Traitement des calculs rénaux chez le chien
Le traitement des calculs rénaux chez le chien doit faire l'objet d'une évaluation au cas par cas.
- Chez les patients asymptomatiques, il est conseillé de surveiller l'évolution de la taille du calcul et de la fonction rénale avant de décider si l'élimination est nécessaire1-5.
- D'autre part, le traitement médical des calculs rénaux chez le chien est indiqué dans tous les cas où la nature du calcul ou la suspicion clinique indique qu'une dissolution est possible et à condition que les circonstances soient propices (c'est-à-dire que le calcul puisse être immergé dans les urines et qu'il n'y ait pas d'obstruction ou d'infection incontrôlable des voies urinaires).
- En cas d'obstruction urétérale, la dissolution médicamenteuse est contre-indiquée, sauf si un stent ou un dispositif de dérivation sous-cutané peut être placé pour maintenir le flux d'urine pendant le temps nécessaire à la dissolution.
TRAITEMENT MÉDICAMENTEUX
- Le traitement médical de la néphrolithiase de struvite repose sur l'administration d'antibiotiques jusqu'à la dissolution complète du calcul, en association à une alimentation pauvre en phosphore et en magnésium, qui favorise l'acidification de l'urine1, 5.
- On observe que les urolithes d'urate sont sensibles à la dissolution médicale (alimentation pauvre en purines qui alcalinise l'urine et administration de 15 mg/kg d'allopurinol toutes les 12 heures). Cependant, les experts font état d'une efficacité ne dépassant pas 30 à 40 %.

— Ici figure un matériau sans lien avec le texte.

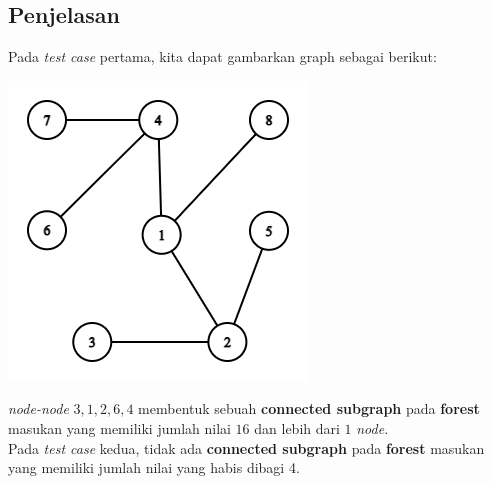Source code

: \documentclass{article}
\begin{document}
\subsection*{Penjelasan}
Pada \textit{test case} pertama, kita dapat gambarkan graph sebagai berikut:
\begin{center}
\includegraphics[scale=0.5]{tc1.png}
\end{center}
\textit{node-node} ${3,1,2,6,4}$ membentuk sebuah \textbf{connected subgraph} pada \textbf{forest} masukan yang memiliki jumlah nilai $16$ dan lebih dari $1$ \textit{node}. \\

Pada \textit{test case} kedua, tidak ada \textbf{connected subgraph} pada \textbf{forest} masukan yang memiliki jumlah nilai yang habis dibagi 4.
\end{document}
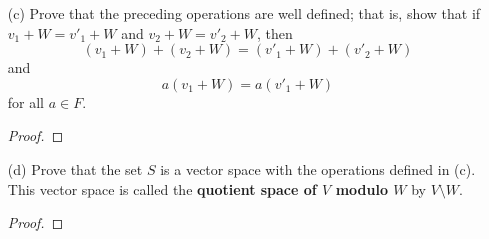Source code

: \begin{enumerate}
\begin{proof}
        Conversely, suppose \( v_{1} - v_{2} \in W  \). By part (a), we know that \( (v_{1} - v_{2}) + W   \) is a subspace of \( V  \). Hence, \( 0_{V} \in (v_{1} - v_{2}) + W  \). This means that there exists \( w' \in W  \) such that 
        \begin{align*}
            &(v_{1} - v_{2}) + w' = 0_{V} \\
            &\implies v_{1} + w' = v_{2} + (w - w) \\
            &\implies v_{1} + \underbrace{(w' + w)}_{\in W} = v_{2} + \underbrace{w}_{\in W}.
        \end{align*}
        This tells us that \( v_{1} + W = v_{2} + W  \) and we are done.
        \end{proof}
    \item[(c)] Prove that the preceding operations are well defined; that is, show that if \( v_{1} + W = v'_{1} + W  \) and \( v_{2} + W = v'_{2} + W  \), then 
        \[  (v_{1} + W) + (v_{2} + W) = (v'_{1} + W) + (v'_{2} + W) \]
        and 
        \[  a(v_{1} + W) = a(v'_{1} + W) \]
        for all \( a \in F  \).
        \begin{proof}
        
        \end{proof}
    \item[(d)] Prove that the set \( S  \) is a vector space with the operations defined in (c). This vector space is called the \textbf{quotient space of \( V  \) modulo \( W \) } by \( V \setminus W   \).
        \begin{proof}
        
        \end{proof}
\end{enumerate}

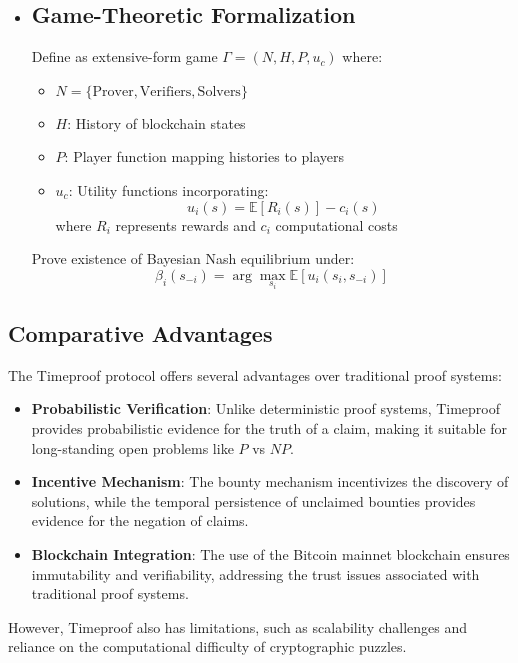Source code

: \documentclass[12pt]{report}
\begin{document}
\begin{itemize}
    \item \subsection{Game-Theoretic Formalization}
    Define as extensive-form game $\Gamma = (N, H, P, u_c)$ where:
    \begin{itemize}
        \item $N = \{\text{Prover}, \text{Verifiers}, \text{Solvers}\}$
        \item $H$: History of blockchain states
        \item $P$: Player function mapping histories to players
        \item $u_c$: Utility functions incorporating:
        \begin{equation*}
            u_i(s) = \mathbb{E}[R_i(s)] - c_i(s)
        \end{equation*}
        where $R_i$ represents rewards and $c_i$ computational costs
    \end{itemize}
    Prove existence of Bayesian Nash equilibrium under:
    \begin{equation*}
        \beta_i(s_{-i}) = \arg\max_{s_i} \mathbb{E}[u_i(s_i, s_{-i})]
    \end{equation*}
\end{itemize}

\subsection{Comparative Advantages}
The Timeproof protocol offers several advantages over traditional proof systems:
\begin{itemize}
    \item \textbf{Probabilistic Verification}: Unlike deterministic proof systems, Timeproof provides probabilistic evidence for the truth of a claim, making it suitable for long-standing open problems like \( P \) vs \( NP \).
    \item \textbf{Incentive Mechanism}: The bounty mechanism incentivizes the discovery of solutions, while the temporal persistence of unclaimed bounties provides evidence for the negation of claims.
    \item \textbf{Blockchain Integration}: The use of the Bitcoin mainnet blockchain ensures immutability and verifiability, addressing the trust issues associated with traditional proof systems.
\end{itemize}
However, Timeproof also has limitations, such as scalability challenges and reliance on the computational difficulty of cryptographic puzzles.
\end{document}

- Le traitement médical n'est pas recommandé chez les chiens atteints d'une maladie hépatique sous-jacente1, 5.
- Enfin, le traitement des calculs de cystine comprend une alimentation pauvre en acides aminés et en cystine, qui favorise le pH alcalin, ainsi que l'usage de tiopronine (20 mg/ kg toutes les 12 heures) et, si nécessaire, de citrate de potassium pour ses propriétés alcalinisantes1.
ÉLIMINATION DES CALCULS RÉNAUX
Chez le chien, l'élimination des calculs rénaux est indiquée dans les cas suivants :
- la perte progressive du parenchyme rénal secondaire à une augmentation de la taille du néphrolithe ;
- la pyélonéphrite pharmaco-résistante et
- l'obstruction susceptible de générer une hydronéphrose1.
Les recommandations actuelles préconisent d'utiliser les techniques les moins invasives possibles. De fait, les techniques traditionnelles (néphrotomie, pyélotomie et urétéronéphrectomie) sont de moins en moins utilisées, leur taux de morbidité et de mortalité étant élevé par rapport aux procédures peu invasives. À l'heure actuelle, les méthodes les plus recommandées parmi celles-ci sont la lithotripsie extracorporelle (avec mise en place d'un stent urétéral en cas de risque d'obstruction urétérale) et la néphrolithotomie endoscopique percutanée ou assistée par chirurgie1, 5.
Conclusions
On sait désormais que les calculs rénaux chez le chien sont beaucoup plus fréquents qu'on ne le croyait il y a 15 à 20 ans. Bien que les patients qui développent des néphrolithes soient très fréquemment asymptomatiques, il est essentiel de suivre l'évolution du calcul, de surveiller ses effets potentiels sur la fonction rénale et d'envisager une éventuelle dissolution médicale. Par ailleurs, il peut être judicieux de procéder à des examens d'imagerie diagnostique dans le cadre du suivi des patients jugés à risque, comme les chiens atteints de leishmaniose traités par allopurinol ou les chiens ayant une maladie rénale chronique.